Writing often relies on a voice to trace us through the experience and make connections, to tell a story that moves from point A to point B. But this is not the way we think. We do not naturally narrate our landscapes; we move through them and things flow and stir and meld into one another and this is how impressions and connections are made. We see things and they cause us to remember. We hear things and they remind us of our other lives.
I seek to recreate this landscape of moments and impressions, like lifting animals out of their museum dioramas and setting them in a more natural habitat. They aren’t dead anymore or held together by the artificial wire of the narrative voice. Their muscles work the way they were meant to. They are brought back to life.
Asking the mind to leap means trusting the brain of the reader. Connections happen in ways that are subtle. I believe in metaphor as perhaps the most essential literary device because it works the way the brain works, in shifts and images and tactics we don’t fully understand. It relies on our network of memories and impressions and teaches us more mysteriously and deeply until we learn in our nerve endings and our hippocampus and in our blood.
There’s a line that my mind has stuck on as I read and reread this piece: “Still, the history of an old house comes back.” How does the history of an old house come back? To whom, or to what, does it return? And why, do you think?
Old houses hold the hallways of smells and recollections and feelings that we constantly walk down. They are the ghosts that live inside us and puppet what we are.
We can leave these houses, but they never leave us. And they surface into the present at unexpected and often inconvenient times. Trauma echoes trauma. Pain raises pain. So that you are sitting in the wake of a death or divorce and the old rooms materialize and you are again sitting alone against the closed door of your childhood bedroom after being told you have misbehaved.
In my experience, a house is a sponge and not a sounding board. Incidents and encounters become part of its landscape, and can continue to be felt by others who move through it later and have no knowledge of past events. In addition, a house one has lived in becomes part of one’s emotional landscape, and the layout of that house becomes a map for parts of the brain and the blueprint for memories related to that period of time.
I see from your website that you primarily write and publish poems, but we have been discussing an example of your prose. What lessons have you learned from one genre that you have applied to how you write in the other?
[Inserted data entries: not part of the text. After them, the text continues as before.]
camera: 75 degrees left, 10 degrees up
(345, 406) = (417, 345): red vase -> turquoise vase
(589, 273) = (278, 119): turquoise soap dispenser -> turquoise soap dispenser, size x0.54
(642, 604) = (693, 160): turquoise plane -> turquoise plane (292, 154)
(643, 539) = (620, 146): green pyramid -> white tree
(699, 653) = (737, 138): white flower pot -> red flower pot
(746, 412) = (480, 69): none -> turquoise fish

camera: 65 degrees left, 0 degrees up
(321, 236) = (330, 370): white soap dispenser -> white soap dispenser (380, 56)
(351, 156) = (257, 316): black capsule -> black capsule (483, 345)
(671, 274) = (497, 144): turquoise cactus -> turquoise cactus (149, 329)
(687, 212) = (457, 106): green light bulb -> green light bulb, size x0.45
The lyric essay is similar to poetry in many ways, so I have carried over my sense of the resonant image, metaphor and surprise, movement and suggestion, and, as you’ve pointed out, my love of the associative leap.
I’ve had to school myself all over again in how to cut, what to cut, when to cut, to hone an expectation, a narrative edge. I think prose often creates different edges than poetry, and edges are writing’s propulsion systems, so I had to relearn the creation of the edge.
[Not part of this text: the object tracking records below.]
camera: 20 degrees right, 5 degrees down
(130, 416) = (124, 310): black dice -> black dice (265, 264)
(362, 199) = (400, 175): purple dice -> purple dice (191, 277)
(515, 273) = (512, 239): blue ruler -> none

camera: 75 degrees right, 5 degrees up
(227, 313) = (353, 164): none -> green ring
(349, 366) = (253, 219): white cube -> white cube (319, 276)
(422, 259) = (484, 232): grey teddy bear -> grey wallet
What writing project(s) are you working on now?
I’ve recently completed Knock Wood, the nonfiction book from which this essay comes, as well as a manuscript of poems titled The Pact, so I’m working on some new poems about the dangers of technology and the world of the machine.
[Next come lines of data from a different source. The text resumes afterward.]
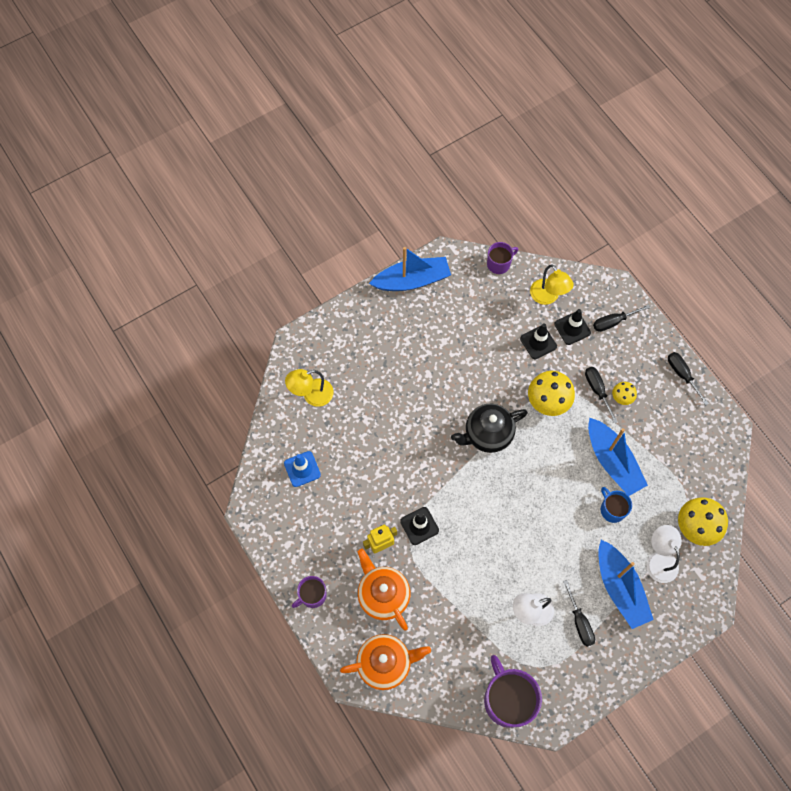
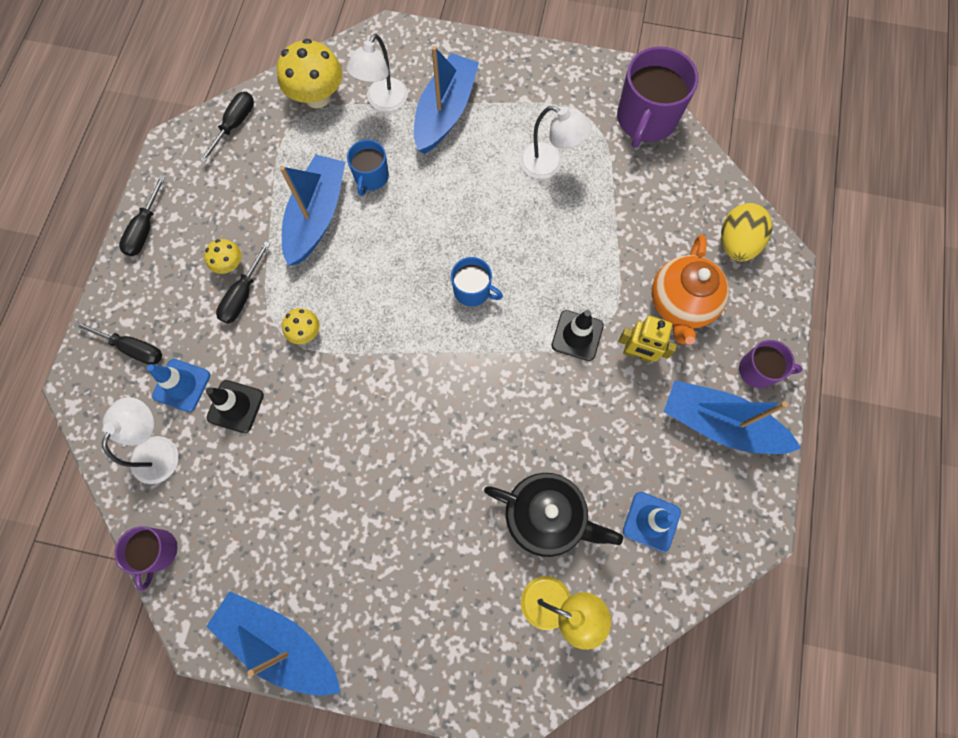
camera: 135 degrees left, 5 degrees up
(309, 547) = (719, 424): none -> blue boat
(385, 663) = (736, 243): orange teapot -> yellow egg
(487, 434) = (406, 360): black teapot -> black teapot (545, 516)
(494, 499) = (473, 290): none -> blue mug
(499, 264) = (157, 551): purple mug -> purple mug turned 105 degrees counterclockwise
(547, 297) = (159, 449): yellow lamp -> white lamp
(548, 402) = (305, 332): yellow mushroom -> yellow mushroom, size x0.53
(572, 328) = (182, 385): black traffic cone -> blue traffic cone
(579, 622) = (513, 119): black screwdriver -> black screwdriver (235, 125)

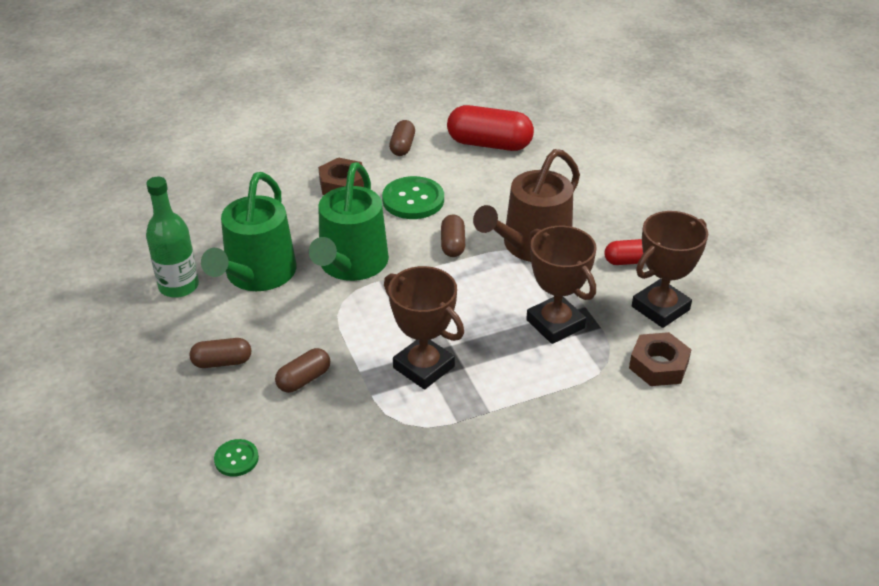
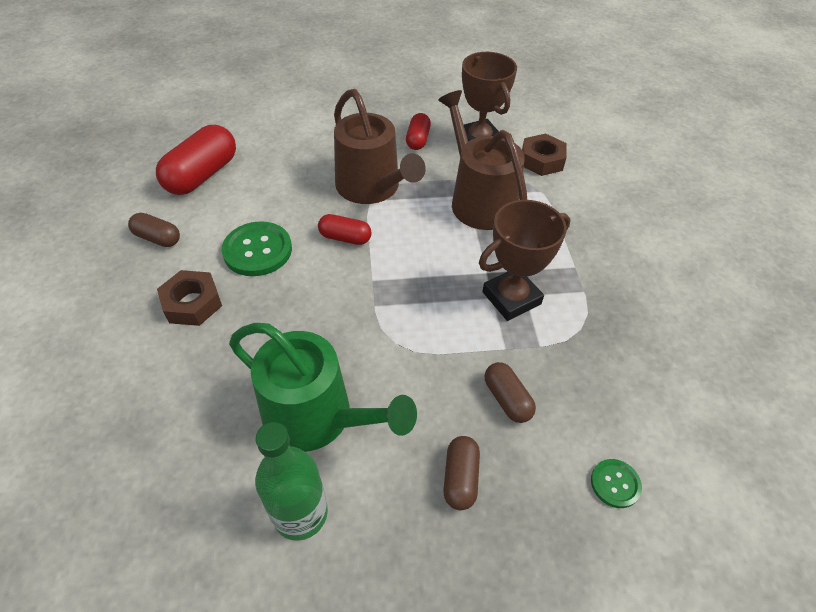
camera: 75 degrees left, 10 degrees up
(351, 264) = (338, 323): green watering can -> none
(453, 244) = (345, 238): brown capsule -> red capsule
(555, 324) = (479, 200): brown trophy -> brown watering can

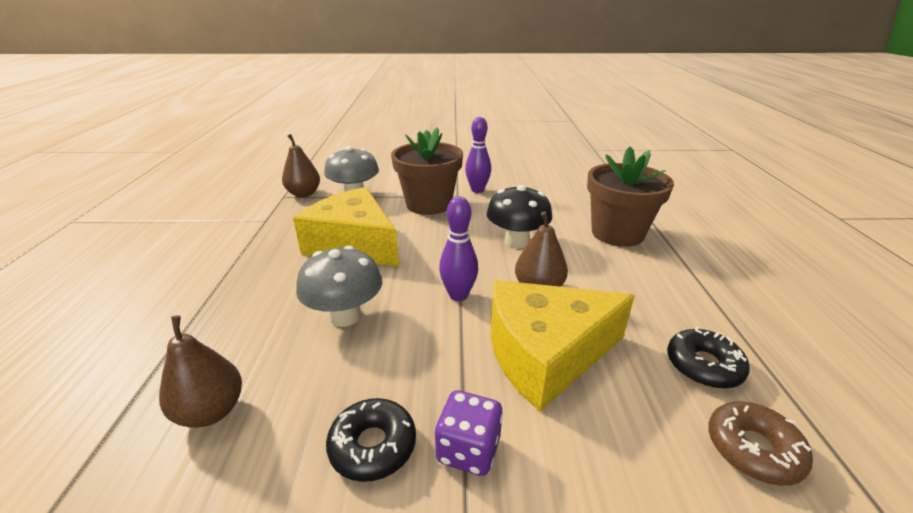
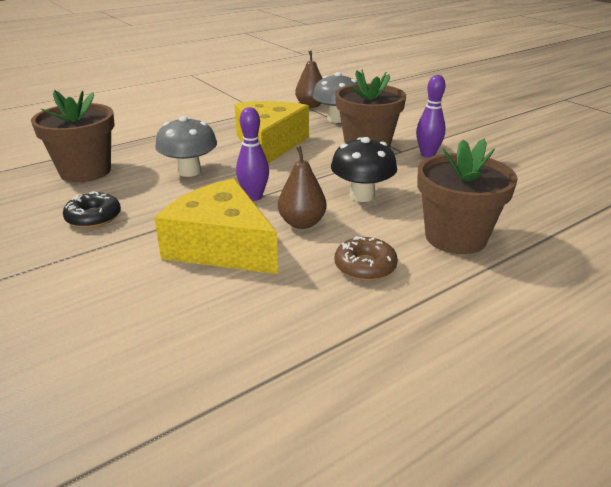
camera: 55 degrees right, 0 degrees up
(211, 411) = (85, 171): brown pear -> brown flower pot
(468, 450) = (111, 244): purple dice -> none
(703, 366) = (278, 319): black donut -> none
(753, 449) = (195, 354): brown donut -> brown donut (365, 266)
What have you read recently that you’d like to recommend?
So much! Fen by Daisy Johnson, Personal Science by Lillian-Yvonne Bertram, The True Book of Animal Homes by Allison Titus, Fairyland by Alysia Abbott, and I’ve particularly enjoyed the stories chosen as finalists for the Indiana Review fiction prize, in the winter issue: “House of Locks and Doors” by Micah Dean Hicks and “Liam and the Head” by Courtney Bird.